Social desirability bias is not a new concern in research design and its influence on the ultimate usefulness of our qualitative and quantitative research has been the focus of attention for quite some time. Tourangeau, Rips, and Rasinski (2000) discuss social desirability in the context of sensitive questions:
“[The] notion of sensitive questions presupposes that respondents believe there are norms defining desirable attitudes and behaviors, and that they are concerned enough about these norms to distort their answers to avoid presenting themselves in an unfavorable light.”
Nancarrow and Brace – in their article “Saying the ‘right thing’: Coping with social desirability in marketing research” (2000) – address the under- and over-reporting associated with social desirability bias and outline numerous techniques that have been used to deal with the problem – e.g., emphasizing the need for honesty, promises of confidentiality, and question manipulation by softening the suggestion that the respondent should know the answer to a particular question or behave in certain way.
Online technology and the ever-growing online research designs that are emerging – within social media, mobile, bulletin boards, communities, and survey research – have allayed social-desirability concerns. The belief among some researchers is that one of the beauties of the virtual world is that inhabitants basically live in solitude, away from the influences of a social reality. Paul Rubenstein of Accelerant Research has actually stated that a key advantage to online qualitative research is the obliteration of social desirability bias and hence the heightened validity of online vs. offline designs:
“[The] Internet affords a stronger sense of anonymity [compared to in-person interviewing] among study participants and typical response biases such as social desirability and other “faking strategies” are virtually eliminated online. Qualitative data collected online tend to be “brutally honest” in nature as respondents feel wrapped in a cocoon of privacy and facelessness and have no apprehension about telling a moderator anything.”
The idea that researchers who design online studies can ignore potential bias due to social desirability seems misguided. In fact, a good case can be made that the Internet and online technology have unleashed a dynamic capacity for posturing and the need for approval. Popularity and even celebrity – so elusive to the everyday person in earlier times – have become preoccupations. You only need to witness the apparent race for Facebook friends, LinkedIn connections, Twitter followers, and YouTube or blog views – as well as the “vanity” online self-publishing craze – to gain some insight into the potential competitiveness – i.e., pursuit of social stature – fueled by the realm of online. In this way, the virtual social environment has encouraged a look-at-me way of thinking and behaving.
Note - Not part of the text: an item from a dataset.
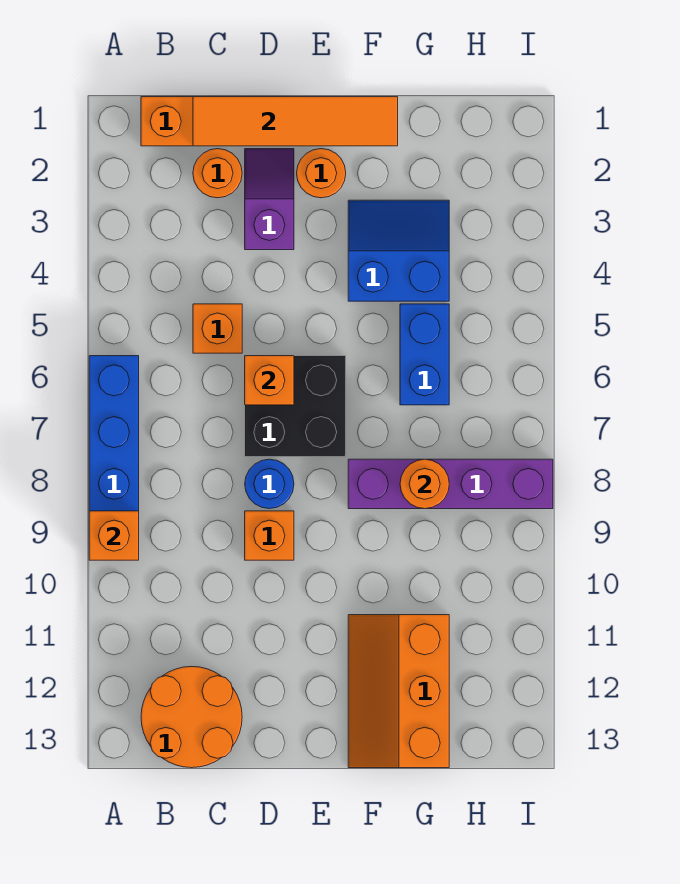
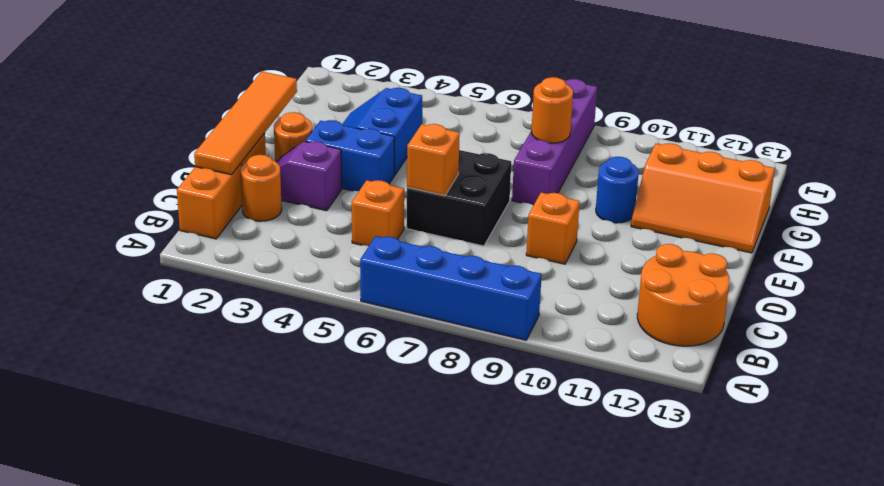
orange brick A9 level 2 -> none
blue round brick D8 level 1 -> blue round brick F10 level 1
blue brick G5:G6 level 1 -> blue brick E3:E4 level 1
So, how real are those at-the-moment snippets transmitted by mobile research participants (which may be meant to impress the researcher more than inform)? How honest are those product reviews or blog comments? What is the extent of bravado being exhibited in our online communities, bulletin boards, and social network exchanges? The answer is we don’t know, and yet it doesn’t take a great leap of faith to acknowledge that the individual attitudes and behavior we capture online are potentially distorted by an underlying need for social approval.
To paraphrase Mark Twain, the reports of the death of social desirability bias in online research are greatly exaggerated; and, to the contrary, social needs have blossomed in the online world. More than ever, people are asking, “Do you like me?” and, in doing so, presenting the researcher with a critical design issue that impacts the quality of our outcomes.
Nancarrow, C., & Brace, I. (2000). Saying the “right thing”: Coping with social desirability bias in marketing research. Bristol Business School Teaching and Research Review, 3(11).
Tourangeau, R., Rips, L., & Rasinski, K. 2000. The Psychology of Survey Response. Cambridge University Press.